Successful agricultural research for development (AR4D) should go beyond the generation of quantitative research findings, to ensure that these findings feed into context-relevant development interventions. An understanding of the context in which the research takes place is therefore essential for AR4D, and ought to include all groups that make up the research context in the process: include their voices, opinions, needs and ideas, and look for ways to communicate these to a variety of audiences.
Humidtropics, the CGIAR Research Program on Climate Change, Agriculture and Food Security (CCAFS) and the International Center for Tropical Agriculture (CIAT) have been working together on the creation of an innovative and inclusive tool to include these voices: Participatory Video (PV).
Young women from rural communities in Estelí, Nicaragua, learn how to handle video equipment while discussing the challenges they face on a daily basis from a transformative perspective.
What is Participatory Video?
PV is a participatory research tool that involves members of a community in creating their own video message. It is an ideal method for sharing ideas and learning, encouraging marginalized groups to identify their own needs, and implement their own forms of sustainable development. The community learns to use video technology, write their own story, interview leaders and neighbors, and tell their own story. The PV methodology collects indigenous knowledge on factors that impact the effectiveness of sustainable development interventions based on local needs.

----

§ **Aim A**
Answer these from the participatory video text:
(i) Where are the young women learning to handle video equipment from?
(ii) What is the name of the tool the groups have been creating together?
(iii) What does the PV methodology collect?
§ **Aim B**
List every organization or program that the participatory video text says has been working on the tool.

§ **Stored data entries**
----

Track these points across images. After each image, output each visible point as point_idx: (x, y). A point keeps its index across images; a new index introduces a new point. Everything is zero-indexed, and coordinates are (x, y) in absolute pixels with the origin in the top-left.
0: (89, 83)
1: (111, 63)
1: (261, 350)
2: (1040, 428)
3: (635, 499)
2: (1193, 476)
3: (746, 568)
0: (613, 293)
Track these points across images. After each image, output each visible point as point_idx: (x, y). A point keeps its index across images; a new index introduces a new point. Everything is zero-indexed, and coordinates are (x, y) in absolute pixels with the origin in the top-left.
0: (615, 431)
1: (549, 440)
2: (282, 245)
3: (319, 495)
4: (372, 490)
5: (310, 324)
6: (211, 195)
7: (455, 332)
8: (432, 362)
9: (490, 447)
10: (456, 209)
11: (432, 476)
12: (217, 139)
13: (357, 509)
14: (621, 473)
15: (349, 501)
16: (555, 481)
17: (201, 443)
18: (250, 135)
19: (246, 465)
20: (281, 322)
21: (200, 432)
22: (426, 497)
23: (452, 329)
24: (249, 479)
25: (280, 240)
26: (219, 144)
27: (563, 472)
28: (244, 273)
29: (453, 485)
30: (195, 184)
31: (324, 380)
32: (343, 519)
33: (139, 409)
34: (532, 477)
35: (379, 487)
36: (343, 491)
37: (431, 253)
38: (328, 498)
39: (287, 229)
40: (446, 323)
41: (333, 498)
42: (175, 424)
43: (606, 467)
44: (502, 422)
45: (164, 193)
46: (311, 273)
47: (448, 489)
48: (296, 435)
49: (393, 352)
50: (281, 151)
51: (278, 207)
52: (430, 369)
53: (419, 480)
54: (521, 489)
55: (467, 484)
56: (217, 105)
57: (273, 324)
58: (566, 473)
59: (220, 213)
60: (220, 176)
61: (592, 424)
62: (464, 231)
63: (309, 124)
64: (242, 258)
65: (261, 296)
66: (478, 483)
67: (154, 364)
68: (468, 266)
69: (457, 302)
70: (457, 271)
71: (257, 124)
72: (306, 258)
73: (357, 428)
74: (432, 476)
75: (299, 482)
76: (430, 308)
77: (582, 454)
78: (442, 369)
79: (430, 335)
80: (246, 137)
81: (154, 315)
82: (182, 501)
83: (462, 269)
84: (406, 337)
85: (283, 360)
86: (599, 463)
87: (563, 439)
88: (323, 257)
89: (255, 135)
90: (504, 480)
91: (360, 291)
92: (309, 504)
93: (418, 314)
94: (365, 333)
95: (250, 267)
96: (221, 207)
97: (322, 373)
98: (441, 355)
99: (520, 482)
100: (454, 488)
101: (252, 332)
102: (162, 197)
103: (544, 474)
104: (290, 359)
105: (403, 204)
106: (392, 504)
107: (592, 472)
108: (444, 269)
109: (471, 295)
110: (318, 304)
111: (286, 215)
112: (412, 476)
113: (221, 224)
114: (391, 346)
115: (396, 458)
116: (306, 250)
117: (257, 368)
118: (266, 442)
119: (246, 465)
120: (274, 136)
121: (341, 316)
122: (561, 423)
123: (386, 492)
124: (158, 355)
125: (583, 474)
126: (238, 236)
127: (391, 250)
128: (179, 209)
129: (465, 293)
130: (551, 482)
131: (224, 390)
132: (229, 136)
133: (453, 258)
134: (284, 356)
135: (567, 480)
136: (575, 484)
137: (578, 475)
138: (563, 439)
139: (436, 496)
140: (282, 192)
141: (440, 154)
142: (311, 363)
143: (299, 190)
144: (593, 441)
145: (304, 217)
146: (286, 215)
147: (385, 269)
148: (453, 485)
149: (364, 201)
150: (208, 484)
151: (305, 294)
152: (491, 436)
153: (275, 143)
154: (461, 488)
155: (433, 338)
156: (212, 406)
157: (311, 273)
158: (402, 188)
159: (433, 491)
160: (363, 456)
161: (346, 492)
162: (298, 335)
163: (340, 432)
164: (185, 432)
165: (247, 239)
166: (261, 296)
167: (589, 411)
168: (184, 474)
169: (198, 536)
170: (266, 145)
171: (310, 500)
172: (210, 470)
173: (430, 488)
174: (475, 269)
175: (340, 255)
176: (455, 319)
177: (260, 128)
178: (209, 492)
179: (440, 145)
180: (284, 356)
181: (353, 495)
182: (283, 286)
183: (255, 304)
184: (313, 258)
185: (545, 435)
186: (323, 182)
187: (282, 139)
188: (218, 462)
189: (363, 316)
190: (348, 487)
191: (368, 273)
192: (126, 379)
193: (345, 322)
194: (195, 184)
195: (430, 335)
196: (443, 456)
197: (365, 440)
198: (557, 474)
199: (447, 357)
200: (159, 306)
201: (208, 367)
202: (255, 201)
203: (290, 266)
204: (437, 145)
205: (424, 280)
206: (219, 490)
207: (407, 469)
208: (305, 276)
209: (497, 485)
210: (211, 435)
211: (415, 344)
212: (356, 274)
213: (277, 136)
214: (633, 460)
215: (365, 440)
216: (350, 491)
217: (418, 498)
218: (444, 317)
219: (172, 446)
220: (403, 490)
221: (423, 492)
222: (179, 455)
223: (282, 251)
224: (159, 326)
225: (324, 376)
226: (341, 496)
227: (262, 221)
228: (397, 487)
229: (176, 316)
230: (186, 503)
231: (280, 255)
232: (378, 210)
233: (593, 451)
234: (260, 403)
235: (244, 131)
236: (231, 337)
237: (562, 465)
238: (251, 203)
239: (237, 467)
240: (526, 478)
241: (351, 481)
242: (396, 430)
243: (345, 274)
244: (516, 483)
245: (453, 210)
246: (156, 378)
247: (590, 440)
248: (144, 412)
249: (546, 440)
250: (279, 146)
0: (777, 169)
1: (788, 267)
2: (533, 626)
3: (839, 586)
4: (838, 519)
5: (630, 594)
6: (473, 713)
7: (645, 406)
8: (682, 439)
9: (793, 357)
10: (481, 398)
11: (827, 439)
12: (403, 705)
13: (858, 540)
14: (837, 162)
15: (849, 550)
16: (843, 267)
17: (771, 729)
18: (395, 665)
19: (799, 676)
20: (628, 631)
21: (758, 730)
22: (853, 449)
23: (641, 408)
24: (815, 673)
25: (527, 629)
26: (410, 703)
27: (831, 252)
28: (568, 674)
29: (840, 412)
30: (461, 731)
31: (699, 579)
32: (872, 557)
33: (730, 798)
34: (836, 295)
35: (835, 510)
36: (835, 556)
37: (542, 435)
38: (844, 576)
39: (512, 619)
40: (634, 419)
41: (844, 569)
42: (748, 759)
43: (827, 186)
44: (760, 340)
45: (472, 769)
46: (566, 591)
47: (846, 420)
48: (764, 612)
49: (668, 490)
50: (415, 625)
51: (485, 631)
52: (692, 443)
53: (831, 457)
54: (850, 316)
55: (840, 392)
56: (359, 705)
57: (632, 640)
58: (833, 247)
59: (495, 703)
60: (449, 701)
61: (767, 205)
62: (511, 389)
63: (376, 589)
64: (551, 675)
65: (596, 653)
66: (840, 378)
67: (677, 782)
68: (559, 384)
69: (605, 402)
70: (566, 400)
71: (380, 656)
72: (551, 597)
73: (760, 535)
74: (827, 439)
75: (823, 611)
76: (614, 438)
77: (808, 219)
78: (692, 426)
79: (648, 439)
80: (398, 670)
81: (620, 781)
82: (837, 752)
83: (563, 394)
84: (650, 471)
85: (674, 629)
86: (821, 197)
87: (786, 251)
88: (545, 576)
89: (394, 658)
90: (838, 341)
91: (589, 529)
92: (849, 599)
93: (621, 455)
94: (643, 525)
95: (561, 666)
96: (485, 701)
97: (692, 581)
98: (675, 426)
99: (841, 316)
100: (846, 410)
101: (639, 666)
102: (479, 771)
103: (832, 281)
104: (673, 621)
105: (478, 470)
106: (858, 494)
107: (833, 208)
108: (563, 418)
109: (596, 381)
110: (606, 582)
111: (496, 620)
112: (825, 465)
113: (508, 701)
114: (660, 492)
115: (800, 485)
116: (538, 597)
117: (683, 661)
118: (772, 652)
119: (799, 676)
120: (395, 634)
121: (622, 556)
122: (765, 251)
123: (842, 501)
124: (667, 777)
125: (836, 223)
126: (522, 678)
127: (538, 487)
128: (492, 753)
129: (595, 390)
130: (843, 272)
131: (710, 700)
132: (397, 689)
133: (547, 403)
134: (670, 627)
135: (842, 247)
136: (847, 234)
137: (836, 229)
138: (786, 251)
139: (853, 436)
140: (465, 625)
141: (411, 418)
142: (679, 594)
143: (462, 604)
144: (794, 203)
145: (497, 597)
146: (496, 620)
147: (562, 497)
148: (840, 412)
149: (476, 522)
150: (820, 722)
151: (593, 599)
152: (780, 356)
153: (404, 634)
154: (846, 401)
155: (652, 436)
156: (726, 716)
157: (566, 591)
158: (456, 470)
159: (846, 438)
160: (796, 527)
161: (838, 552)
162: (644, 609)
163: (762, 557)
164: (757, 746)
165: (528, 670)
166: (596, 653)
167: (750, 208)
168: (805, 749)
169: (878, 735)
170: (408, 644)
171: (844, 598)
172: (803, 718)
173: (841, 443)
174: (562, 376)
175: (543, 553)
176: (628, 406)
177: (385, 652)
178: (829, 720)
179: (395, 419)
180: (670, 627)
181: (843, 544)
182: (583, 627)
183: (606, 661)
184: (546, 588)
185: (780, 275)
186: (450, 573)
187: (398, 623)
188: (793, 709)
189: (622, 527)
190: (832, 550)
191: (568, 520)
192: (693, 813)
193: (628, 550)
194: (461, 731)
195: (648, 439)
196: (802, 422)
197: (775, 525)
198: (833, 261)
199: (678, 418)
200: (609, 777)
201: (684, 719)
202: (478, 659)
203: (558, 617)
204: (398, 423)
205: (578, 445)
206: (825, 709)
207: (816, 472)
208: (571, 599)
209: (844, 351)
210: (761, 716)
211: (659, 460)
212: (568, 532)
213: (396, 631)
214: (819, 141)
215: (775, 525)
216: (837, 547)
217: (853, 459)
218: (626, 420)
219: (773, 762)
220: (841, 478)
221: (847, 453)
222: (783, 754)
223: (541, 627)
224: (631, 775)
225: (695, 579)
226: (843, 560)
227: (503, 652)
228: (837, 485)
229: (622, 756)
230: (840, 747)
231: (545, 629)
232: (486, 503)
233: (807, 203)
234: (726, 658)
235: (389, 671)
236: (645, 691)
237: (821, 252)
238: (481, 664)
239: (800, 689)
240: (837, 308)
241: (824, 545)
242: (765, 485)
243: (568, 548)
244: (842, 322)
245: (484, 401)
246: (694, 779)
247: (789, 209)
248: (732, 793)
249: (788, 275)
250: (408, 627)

----

§ **Correct output A**
(i) Rural communities in Estelí, Nicaragua.
(ii) Participatory Video (PV).
(iii) Indigenous knowledge on factors that impact the effectiveness of sustainable development interventions based on local needs.

§ **Correct output B**
- Humidtropics
- The CGIAR Research Program on Climate Change, Agriculture and Food Security (CCAFS)
- The International Center for Tropical Agriculture (CIAT)